Academic Catalog
William Howard Taft, 27th President, Chief Justice
Distinguished jurist, effective administrator, but a reluctant politician, William Howard Taft spent four uncomfortable years in the White House. Large, jovial and conscientious, he was caught in the intense battles between Progressive and Conservative politics and got scant credit for the achievements of his administration. Born in 1857, son of a distinguished judge, he was a member of the Yale University baseball team and later started the tradition of the President throwing out the first ball on the opening day of the major league baseball season. After graduation from Yale, he returned to Cincinnati to study and practice law. He rose in politics through Republican judiciary appointments, through his own competence and availability, and because, as he once wrote facetiously, he always had his “plate the right side up when offices were falling.”
But Taft preferred law to politics. He was appointed a Federal circuit judge at age 34. He aspired to be a member of the Supreme Court, but his wife, Helen Herron Taft, held other ambitions for him.
His route to the White House was via administrative posts. President McKinley sent him to the Philippines in 1900 as chief civil administrator. Sympathetic toward the Filipinos, he improved the economy, built roads and schools, and gave the people at least some participation in government.
President Roosevelt made him Secretary of War, and by 1907 had decided that Taft should be his successor. The Republican Convention nominated him the next year.
Taft disliked the campaign - “one of the most uncomfortable four months of my life.” But he pledged his loyalty to the Roosevelt program, popular in the West, while his brother Charles reassured eastern Republicans. William Jennings Bryan, running on the Democratic ticket for a third time, complained that he was having to oppose two candidates, a western progressive Taft and an eastern conservative Taft.
Progressives were pleased with Taft’s election. “Roosevelt has cut enough hay,” they said; “Taft is the man to put it into the barn.” Conservatives were delighted to be rid of Roosevelt — the “mad messiah.” Taft recognized that his techniques would differ from those of his predecessor. Unlike Roosevelt, Taft did not believe in the stretching of Presidential powers. He once commented that Roosevelt “ought more often to have admitted the legal way of reaching the same ends.”

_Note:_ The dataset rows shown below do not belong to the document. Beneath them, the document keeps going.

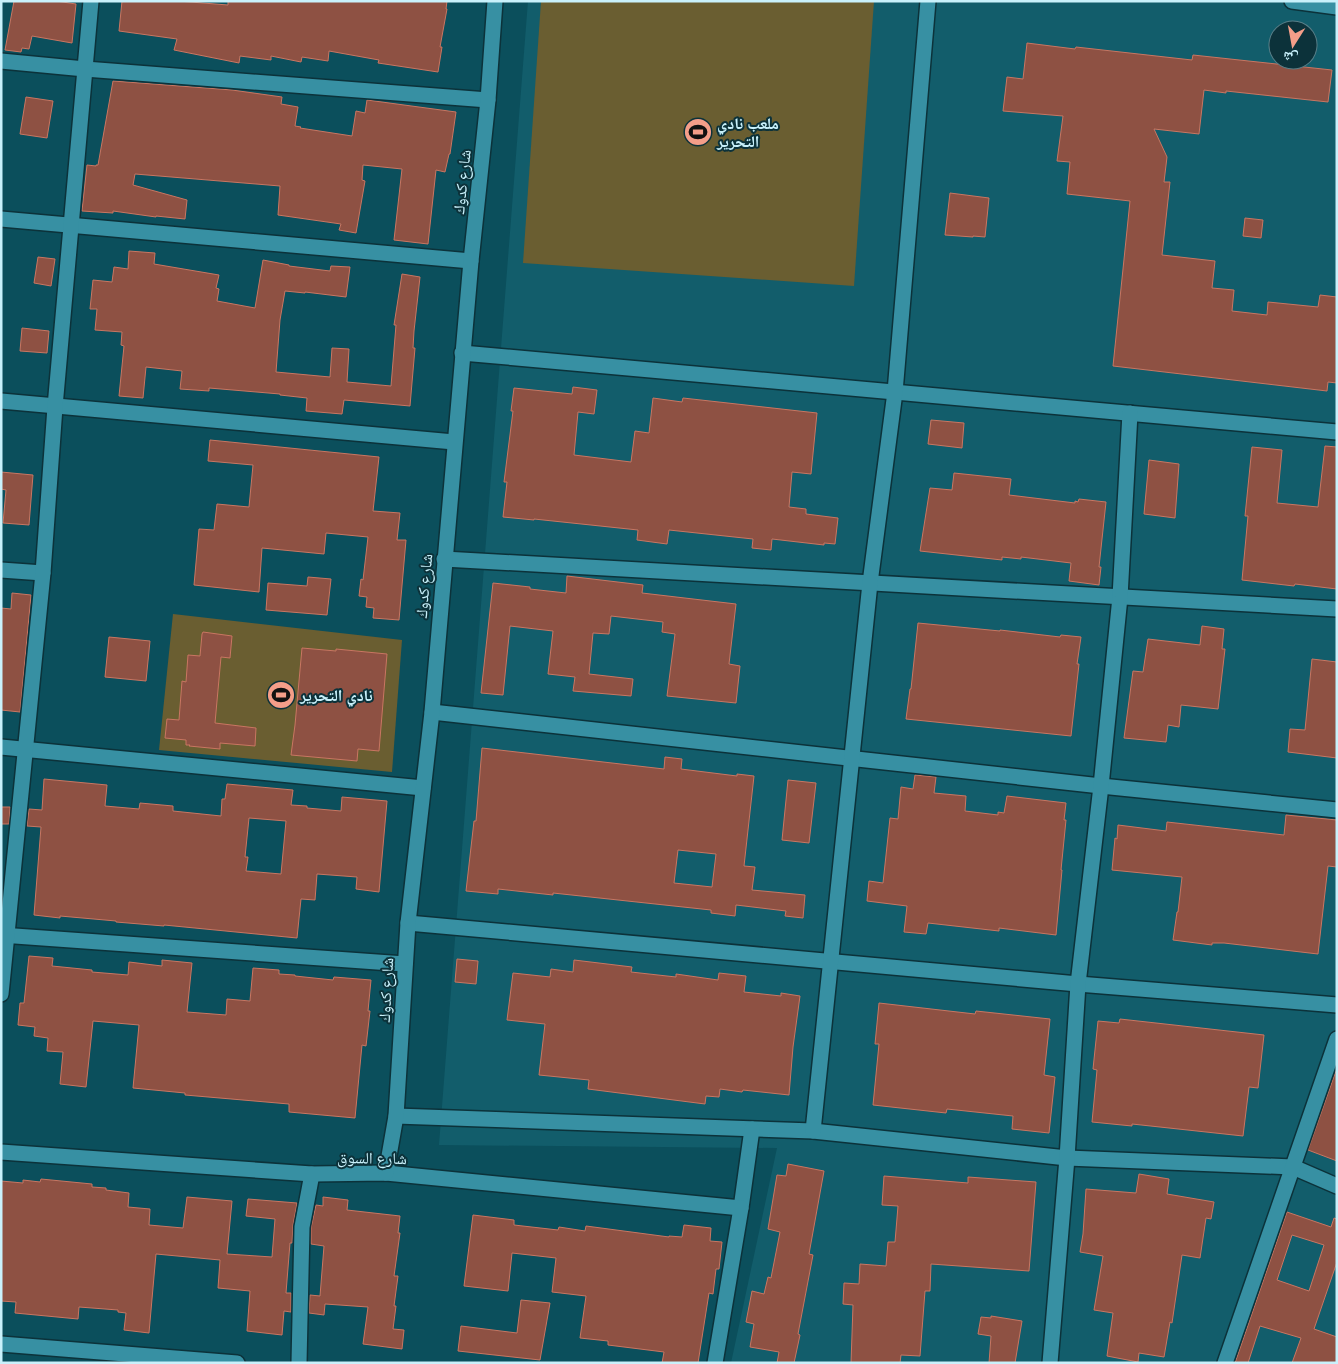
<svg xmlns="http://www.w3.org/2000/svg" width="1338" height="1364" viewBox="0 0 1338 1364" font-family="Karla,'Noto Naskh Arabic',sans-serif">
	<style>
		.built { fill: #125d6b; fill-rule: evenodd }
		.green { fill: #6a5e31 }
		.building { fill: #8e5143; stroke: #c97662; fill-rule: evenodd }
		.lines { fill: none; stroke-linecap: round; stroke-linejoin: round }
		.minor-casing { stroke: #0c323a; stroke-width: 18 }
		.tertiary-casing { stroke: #0c323a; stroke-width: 18 }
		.minor { stroke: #3790a3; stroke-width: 15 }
		.tertiary { stroke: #3790a3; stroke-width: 15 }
		.labels { text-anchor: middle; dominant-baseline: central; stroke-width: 4; stroke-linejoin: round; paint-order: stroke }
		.poi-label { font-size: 16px; font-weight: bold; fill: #c9f1fb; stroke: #0c323a; text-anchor: start }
		.street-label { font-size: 16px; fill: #c9f1fb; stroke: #0c323a }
	</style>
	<rect width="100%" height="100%" fill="#0b4f5c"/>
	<path class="built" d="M528,1H1337V1363H731L777,1148L439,1145ZM1278,30H1308V60H1278Z"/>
	<g class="green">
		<polygon points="541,1 874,1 854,286 523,263"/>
		<polygon points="173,614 402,640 392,772 159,750"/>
	</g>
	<g class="building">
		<polygon points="14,1 56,1 76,4 72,43 32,36 29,49 22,48 21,52 5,50"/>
		<polygon points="122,1 178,1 228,5 228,1 447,1 446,9 447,9 440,47 442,47 438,72 378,63 379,60 329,51 328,61 302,57 301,62 271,56 271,60 240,56 239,63 174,50 177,39 119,31"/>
		<polygon points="1027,43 1075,49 1076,47 1192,60 1193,55 1332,70 1328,102 1226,91 1226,93 1204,90 1199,134 1154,129 1167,157 1164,182 1170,182 1162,255 1215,261 1212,288 1234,290 1232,311 1267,315 1268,302 1318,307 1320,295 1337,297 1337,383 1328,382 1327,391 1113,366 1130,201 1067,194 1070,162 1057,161 1063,116 1003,111 1007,77 1023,79"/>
		<polygon points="113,81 232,90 282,97 281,104 298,107 295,126 301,127 300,128 352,136 356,111 365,113 367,100 456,112 450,154 449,154 445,172 436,170 428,244 394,240 402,169 363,165 362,180 365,181 356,233 339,230 341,224 278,215 280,186 135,174 133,185 187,200 185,219 156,216 156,217 113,211 113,213 82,211 87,165 96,166 96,165 98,165"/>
		<polygon points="26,97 53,101 47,138 20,134"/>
		<polygon points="950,193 989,198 985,237 973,236 973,237 945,235"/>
		<polygon points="1245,218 1263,220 1261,238 1243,236"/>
		<polygon points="129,251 155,253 154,264 219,275 216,288 219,289 217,301 255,308 263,260 289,265 289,266 330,271 331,266 350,267 346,297 305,292 305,293 285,291 280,320 276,372 330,377 332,348 349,349 347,382 391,386 396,325 394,325 402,274 420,277 414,331 413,348 415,348 410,406 344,400 342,414 306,411 307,398 280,395 280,394 209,388 209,391 180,389 182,371 146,367 143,398 119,396 124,346 121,345 122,332 95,330 97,309 90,309 93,280 112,282 114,267 128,269"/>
		<polygon points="38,257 55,259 51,286 34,283"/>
		<polygon points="22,328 49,331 47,353 20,351"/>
		<polygon points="573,387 597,390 594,414 578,412 574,455 631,462 635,431 649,433 653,398 682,402 683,398 817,413 811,474 792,472 789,507 806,509 806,514 838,518 835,544 824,543 824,545 772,539 771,550 752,548 753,539 669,530 667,544 637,540 638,530 534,519 534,520 503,517 507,482 504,482 513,411 511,411 514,388 572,394"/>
		<polygon points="931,420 964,423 962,448 928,444"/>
		<polygon points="210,440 379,457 373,511 400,513 397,540 406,540 399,620 373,618 374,608 366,607 367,597 359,596 361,579 363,580 368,537 326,533 324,554 262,548 259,592 194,585 199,529 214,530 217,504 249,507 253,465 208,461"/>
		<polygon points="1325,446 1337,447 1337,589 1295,584 1294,586 1242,580 1248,516 1245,516 1252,447 1282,450 1277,503 1318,507"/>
		<polygon points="1149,460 1179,464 1175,518 1144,514"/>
		<polygon points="1,472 33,475 29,525 3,523 6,490 1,489"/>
		<polygon points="954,473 1011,479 1009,495 1075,503 1075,501 1078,502 1079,499 1106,502 1099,567 1101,567 1099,585 1069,581 1071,563 1021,557 1021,559 1002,557 1002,560 920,551 930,488 952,490"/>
		<polygon points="567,576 643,585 642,593 736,604 729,664 740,666 736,703 667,696 675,634 662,632 663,622 611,616 609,634 593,633 589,674 633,679 631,696 573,691 575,677 548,674 553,631 510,626 503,695 481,693 493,583 530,587 530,589 566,593"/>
		<polygon points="308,577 331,579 327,615 266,610 268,583 307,586"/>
		<polygon points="12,593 31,595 20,712 1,710 1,608 11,609"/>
		<polygon points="918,623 1000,631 1000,630 1060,637 1061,635 1081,637 1077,664 1079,664 1071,736 906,719 910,689 911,689"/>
		<polygon points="1202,626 1224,629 1222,649 1225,649 1218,709 1181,705 1179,727 1168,725 1166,742 1124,738 1133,671 1143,672 1148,639 1200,645"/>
		<polygon points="203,632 232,636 230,658 221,657 215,723 256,728 255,746 220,743 220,749 189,746 190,745 186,745 186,740 165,738 167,719 179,720 182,681 186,682 188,655 200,656 202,634"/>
		<polygon points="109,637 150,641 146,681 105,677"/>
		<polygon points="302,648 336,651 336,649 387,654 379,751 358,749 357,761 291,755 295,725"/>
		<polygon points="1312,659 1337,662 1337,758 1288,752 1290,729 1305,730"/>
		<path d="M482,748L664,769L665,757L682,759L681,769L737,776V774L754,776L744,866L755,867L752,890L805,895L803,918L785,916L786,911L736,905L735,916L711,913V910L553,893V895L498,889V894L466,891L474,821H476ZM678,850L716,854L712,887L674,883Z"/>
		<polygon points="915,775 936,777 934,793 966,796 965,811 998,815 998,812 1004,813 1007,796 1066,803 1064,820 1066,820 1061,870 1062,870 1056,935 999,928 999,931 928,923 926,934 904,932 907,906 867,901 869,881 883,883 890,818 898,819 901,787 913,789"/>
		<path d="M44,779L107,785L105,806L139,809L140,803L173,806V811L221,816L222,799H225L227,784L293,790L291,805L307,806V808L341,811L342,797L387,801L379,892L356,889L357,877L317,874L315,900L301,899L297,938L164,925V926L116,922V921L60,916V918L34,915L41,827L27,826L29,809L42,810ZM249,818L286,821L281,874L246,871L248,857H245Z"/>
		<polygon points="788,780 816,783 809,843 782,840"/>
		<polygon points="1,807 10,807 9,824 1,824"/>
		<polygon points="1286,815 1337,820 1337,867 1328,866 1318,954 1224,943 1212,943 1212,945 1173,940 1177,912 1178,912 1182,877 1112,870 1115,838 1117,839 1118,825 1166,831 1167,822 1284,835"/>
		<polygon points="29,956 53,958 52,966 92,970 92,972 128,975 129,962 162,966 162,960 192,963 187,1012 226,1015 227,999 250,1001 253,968 279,970 279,974 295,975 295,976 333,980 334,977 371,980 368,1011 370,1011 366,1046 362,1045 355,1118 289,1112 289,1104 185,1095 185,1093 133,1088 139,1025 93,1021 86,1087 60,1084 63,1052 47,1051 48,1038 34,1036 35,1027 18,1025 20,1003 24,1003"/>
		<polygon points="457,959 478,961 476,984 455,982"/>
		<polygon points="574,960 632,967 631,972 676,977 676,974 718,980 719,973 746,976 744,992 781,996 781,993 800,996 793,1047 789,1095 743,1090 742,1092 720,1089 719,1097 706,1096 705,1104 588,1089 589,1080 539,1075 545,1024 507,1020 513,973 550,977 551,969 573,972"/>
		<polygon points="879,1003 975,1014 976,1011 1050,1019 1044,1075 1055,1077 1049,1133 1012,1129 1013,1116 947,1109 946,1113 873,1105 879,1044 875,1044"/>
		<polygon points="1120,1019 1264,1035 1258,1088 1249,1087 1243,1136 1132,1124 1132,1126 1092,1122 1097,1070 1093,1069 1098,1021 1119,1023"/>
		<polygon points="1337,1068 1337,1161 1308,1150"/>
		<polygon points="788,1164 824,1171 809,1254 813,1255 798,1334 800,1335 794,1363 777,1363 779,1352 750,1347 754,1324 746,1322 752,1291 764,1294 768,1277 771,1278 780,1232 768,1229 777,1175 786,1176"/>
		<polygon points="1139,1174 1169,1179 1167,1194 1214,1202 1211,1219 1206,1218 1200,1258 1182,1255 1172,1323 1170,1322 1164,1357 1139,1353 1138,1362 1107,1356 1113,1313 1094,1310 1103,1256 1080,1252 1083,1234 1086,1189 1136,1193"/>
		<polygon points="884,1176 968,1183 968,1177 1036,1182 1029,1271 931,1264 930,1291 925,1291 920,1356 901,1355 900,1363 851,1363 853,1305 843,1304 844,1283 859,1284 860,1264 886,1266 888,1242 895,1242 898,1206 882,1205"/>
		<polygon points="41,1179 92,1184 92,1187 106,1188 106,1190 129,1193 128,1207 150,1209 149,1225 183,1228 187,1197 232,1201 227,1254 272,1257 275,1219 246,1216 248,1199 297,1203 293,1225 292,1243 290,1243 286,1293 291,1293 291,1312 284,1311 282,1335 247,1331 250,1291 218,1288 220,1260 156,1254 149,1333 124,1330 126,1313 118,1312 118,1310 79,1307 78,1319 15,1313 16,1302 1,1301 1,1181 23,1183 23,1180 40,1182"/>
		<polygon points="323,1197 348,1200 347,1210 400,1216 398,1233 400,1233 394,1276 398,1276 394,1306 396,1306 393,1329 404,1330 402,1349 363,1344 368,1307 325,1304 324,1315 309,1313 310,1295 320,1296 324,1246 311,1244 311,1228 316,1205 323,1206"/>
		<path d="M1287,1212L1331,1227L1334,1218L1337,1219V1262L1314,1329L1337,1337V1363H1292L1301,1338L1260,1326L1248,1363H1235ZM1292,1235L1324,1245L1309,1291L1277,1280Z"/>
		<polygon points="473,1215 514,1220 514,1225 558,1230 559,1227 585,1231 586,1226 669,1237 669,1236 682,1237 684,1225 711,1228 710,1241 722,1242 719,1269 716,1269 713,1294 709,1293 698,1363 662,1363 664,1352 608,1345 608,1341 580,1338 586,1296 552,1292 556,1258 512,1253 508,1291 464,1286"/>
		<polygon points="521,1300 550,1303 540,1360 458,1351 461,1326 517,1333"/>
		<polygon points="991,1316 1022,1321 1015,1363 989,1363 991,1336 978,1334 981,1317 991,1318"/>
	</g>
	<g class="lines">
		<defs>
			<g id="minor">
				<polyline points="1292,1 1337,7"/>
				<polyline points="1,61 85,69 488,100"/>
				<polyline points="1,219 471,261"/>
				<polyline points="462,353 1337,432"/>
				<polyline points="1,401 454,442"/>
				<polyline points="444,559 1337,609"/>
				<polyline points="1,570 43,573"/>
				<polyline points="432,712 1101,786 1337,810"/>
				<polyline points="1,747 423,788"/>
				<polyline points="408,923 1078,984 1337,1005"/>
				<polyline points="1,935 405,964"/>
				<polyline points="1,994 43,573 55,407 91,1"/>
				<polyline points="396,1116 813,1131 1067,1158 1293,1167 1337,1186"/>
				<polyline points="813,1131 870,583 895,392 928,1"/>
				<polyline points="741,1208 752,1129"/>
				<polyline points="1,1344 237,1363"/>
				<polyline points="299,1363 302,1227 312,1174"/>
				<polyline points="1050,1363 1067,1158 1078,984 1101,786 1120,597 1130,413"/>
				<polyline points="1225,1363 1337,1039"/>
			</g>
			<g id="tertiary">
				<polyline points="1,1152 312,1174 386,1173 741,1208 715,1363"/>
				<polyline points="386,1173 396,1116 408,923 432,712 471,261 488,100 495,1"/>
			</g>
		</defs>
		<use href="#minor" class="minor-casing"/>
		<use href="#tertiary" class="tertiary-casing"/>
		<use href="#minor" class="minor"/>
		<use href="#tertiary" class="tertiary"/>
	</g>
	<defs>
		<symbol id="stadium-disc" viewBox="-11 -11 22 22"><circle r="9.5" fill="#f49e89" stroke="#0c323a"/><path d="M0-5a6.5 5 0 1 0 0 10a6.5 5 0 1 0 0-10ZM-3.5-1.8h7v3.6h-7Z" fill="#111"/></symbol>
	</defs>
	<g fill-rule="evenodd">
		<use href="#stadium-disc" x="682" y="116" width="32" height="32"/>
		<use href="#stadium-disc" x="265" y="679" width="32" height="32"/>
	</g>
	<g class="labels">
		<g class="poi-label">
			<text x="717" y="123">ملعب نادي<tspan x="717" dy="18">التحرير</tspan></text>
			<text x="300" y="695">نادي التحرير</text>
		</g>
		<g class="street-label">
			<text transform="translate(462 182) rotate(-84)">شارع كدوك</text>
			<text transform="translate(424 586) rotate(-85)">شارع كدوك</text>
			<text transform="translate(386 990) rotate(-87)">شارع كدوك</text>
			<text transform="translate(372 1158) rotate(1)">شارع السوق</text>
		</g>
	</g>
	<rect width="1338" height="1364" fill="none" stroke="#c9f1fb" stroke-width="5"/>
	<g transform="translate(1293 45) rotate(191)"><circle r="24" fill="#0c323a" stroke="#587e87"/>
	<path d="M0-4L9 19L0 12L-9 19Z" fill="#f49e89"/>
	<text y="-8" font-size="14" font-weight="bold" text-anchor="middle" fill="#c9f1fb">ش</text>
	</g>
</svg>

Taft alienated many liberal Republicans who later formed the Progressive Party, by defending an Act, which unexpectedly continued high tariff rates. A trade agreement with Canada, which Taft pushed through Congress, would have pleased eastern advocates of a low tariff, but the Canadians rejected it. He further antagonized Progressives by upholding his Secretary of the Interior, accused of failing to carry out Roosevelt’s conservation policies.
In the angry Progressive onslaught against him, little attention was paid to the fact that his administration initiated 80 antitrust suits and that Congress submitted to the state’s constitutional amendments for a Federal income tax and the direct election of Senators. A postal savings system was established, and the Interstate Commerce Commission was directed to set railroad rates.
In 1912, when the Republicans re-nominated Taft, Roosevelt bolted the party to lead the Progressives, thus guaranteeing the election of Woodrow Wilson.
Taft, free of the Presidency, served as a Professor of Law at Yale and as President of the American Bar Association until President Harding appointed him Chief Justice of United States Supreme Court in 1921, a position he held until just before his death in 1930. To Taft, the appointment was his greatest honor. He is the only person to serve as both President of the United States and as a member of the Supreme Court.